TLR3 regulates the expression of c-Fos and CGRP by activating the ERK signaling pathway. (a–d) Immunoblot analysis was performed in the VEH, NTG, NTG+DMSO, and NTG+CU CPT4a groups for p-MEK1/2 to MEK1/2 ratio, p-ERK1/2 to ERK1/2 ratio, p-TAK1 to TAK1 ratio, and TRAF6 (n = 5). (e–f) Immunoblot analysis was performed in the VEH, NTG, NTG+DMSO, and NTG+PD98059 groups for p-ERK1/2 to ERK1/2 ratio, CGRP and c-Fos (n = 5). Data are the mean ± SEM; one-way ANOVA and Tukey’s post hoc tests. *p < 0.05, **p < 0.01, ***p < 0.001 versus the VEH group, and #p < 0.05, ##p < 0.01, ###p < 0.001 versus the NTG group.

Figure 7.

ERK inhibition attenuates NTG-induced pain hypersensitivity. PD98059 effectively prevented the decrease in both basal and acute mechanical withdrawal thresholds in the periorbital area (a, b) and the hind paw (c, d). Acute hypersensitivity reactions were detected 2 h after each NTG treatment.
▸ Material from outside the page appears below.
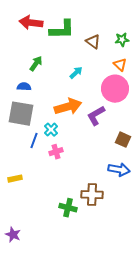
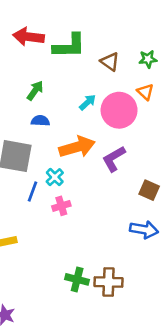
blue semicircle: (24, 87) -> (40, 121), moved
pink circle: (115, 89) -> (119, 110), moved
brown cross: (92, 195) -> (109, 282), moved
Data are presented as mean ± SEM; two-way ANOVA and Turkey post hoc analysis; n = 10 per group. **p < 0.01, ***p < 0.001 compared to the VEH group; #p < 0.05, ##p < 0.01 and ###p < 0.001 compared to the NTG group.

Figure 8.

TLR3 regulates the ERK signaling pathway by TRAF6/TAK1 axis. (a) Immunoblot analysis of p-TAK1 to TAK1 ratio, p-MEK to MEK ratio, p-ERK to ERK ratio, and c-Fos were conducted in the indicated groups (n = 5). (b) Immunoblot analysis of p-MEK to MEK ratio, p-ERK to ERK ratio, and c-Fos were conducted in the indicated groups (n = 5). Data are the mean ± SEM; one-way ANOVA and Tukey’s post hoc tests. *p < 0.05, **p < 0.01, ***p < 0.001 versus the VEH group, and #p < 0.05, ##p < 0.01, ###p < 0.001 versus the NTG group.

Figure 9.

Blocking TRAF6 and TAK1 alleviates CM-related pain hypersensitivity in CM mice. (a–h) C25-140 and takinib effectively prevented the decrease in both basal and acute mechanical withdrawal thresholds in the periorbital area and the hind paw. Acute hypersensitivity reactions were detected 2 h after each NTG treatment. Data are presented as mean ± SEM; two-way ANOVA and Turkey post hoc analysis; n = 10 per group. **p < 0.01, ***p < 0.001 compared to the VEH group; #p < 0.05, ##p < 0.01 and ###p < 0.001 compared to the NTG group.

Figure 10.

Schematic diagram of how TLR3 promotes central sensitization by TRAF6-TAK1 axis modulating the ERK signaling pathway.